Best practices on dag re-runs (even successful ones)

Hello,

I’m trying to figure out how to best set up my dags for situations when we need to re-run them (even if the runs were successful as we have some data sources that can have unreliable & changing data sometimes). I was reading through some existing threads on backfilling data (Triggering past execution date through the Airflow UI - #11 by Alan, Backfilling guidelines, What's the best way to re-run a task in Airflow?) but I’m still unsure as to what the best approach is for my use case.

Are my options the only ones listed below?:

  1. Run the Airflow CLI’s backfill command on my local dev environment (Does Astro CLI support Airflow CLI commands? If so, how do I run Airflow CLI commands using Astro CLI?)
  2. Delete the task runs & dag runs on Airflow UI for the days I want to re-run the dag for. Then run the dag with a specified execution date for those days
  3. Clear the task runs on Airflow UI
  4. Set up a separate dag for backfilling/ re-running

These options feel a bit manual or effort-intensive with lots of redundancies when trying to re-run the task for a large time frame. So I’m hoping that maybe there are alternatives that I haven’t thought of.

Thanks in advance! :slight_smile:

1 Like
  1. Run the Airflow CLI’s backfill command on my local dev environment (Does Astro CLI support Airflow CLI commands?
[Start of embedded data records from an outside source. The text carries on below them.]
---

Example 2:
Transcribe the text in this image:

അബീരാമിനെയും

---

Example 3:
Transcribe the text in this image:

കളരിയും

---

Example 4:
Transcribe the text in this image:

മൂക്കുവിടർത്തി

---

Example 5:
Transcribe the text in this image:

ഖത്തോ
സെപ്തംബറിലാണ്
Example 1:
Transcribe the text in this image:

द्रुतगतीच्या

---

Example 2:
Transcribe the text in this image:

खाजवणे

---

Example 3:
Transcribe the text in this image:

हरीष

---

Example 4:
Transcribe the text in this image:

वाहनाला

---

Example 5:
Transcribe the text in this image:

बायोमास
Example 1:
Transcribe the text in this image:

If so, how do I run Airflow CLI commands using Astro CLI?)

Yes, this is possible through the Astro CLI to run airflow commands on your LOCAL deployment. You can use the run command.

astro dev run <airflow command>

For example, if you want to clear all your tasks in your DAG.
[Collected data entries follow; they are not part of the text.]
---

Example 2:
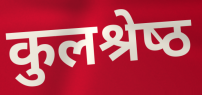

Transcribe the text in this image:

कुलश्रेष्‍ठ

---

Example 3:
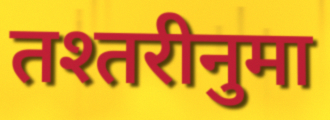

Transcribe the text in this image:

➜ astro dev run tasks clear <dag_id> --yes

Please refer to Airflow’s documentation on CLI.

  1. Delete the task runs & dag runs on Airflow UI for the days I want to re-run the dag for. Then run the dag with a specified execution date for those days

This is a valid way to rerun the DAG. Though the caveat is that catchup needs to set as True and all of the deleted dagruns are after the latest existing dagrun.

  1. Clear the task runs on Airflow UI

This option sounds the most reasonable to me. Easiest to execute and you do not have alter the DAG. You only need to clear the tasks you want to rerun. This allows you to be more precise with the tasks you want to rerun too.

  1. Set up a separate dag for backfilling/ re-running

Probably the most excessive route. You do not need another DAG just for rerunning tasks.


I think both option 1 and options 3 are equally easy to perform. Up to the preference of the individual.

1 Like

Thanks for the detailed answer Alan!

Just a follow-up question on clearing the task runs. Can I use Astro CLI to clear the task runs on my astronomer-hosted airflow instance? Or is the CLI just for my local environment?

I see Paola’s answer back in 2019 that cloud users can run the airflow commands just in the local environment, but I want to check if that’s still the case: Can I use the Airflow CLI on Astronomer?

Thanks again!

Unfortunately, Astro CLI is not able to run airflow command on Astronomer cloud deployments.

You will either need to upgrade to Airflow 2.0 and leverage the Stable API or install a plugin that allows you to perform those functions from the webserver. A few customer has used this plugin made by AnkurChoraywal

Oh nice, we’re already on Airflow 2.0 so we can use the Stable API then. Thanks for your help Alan!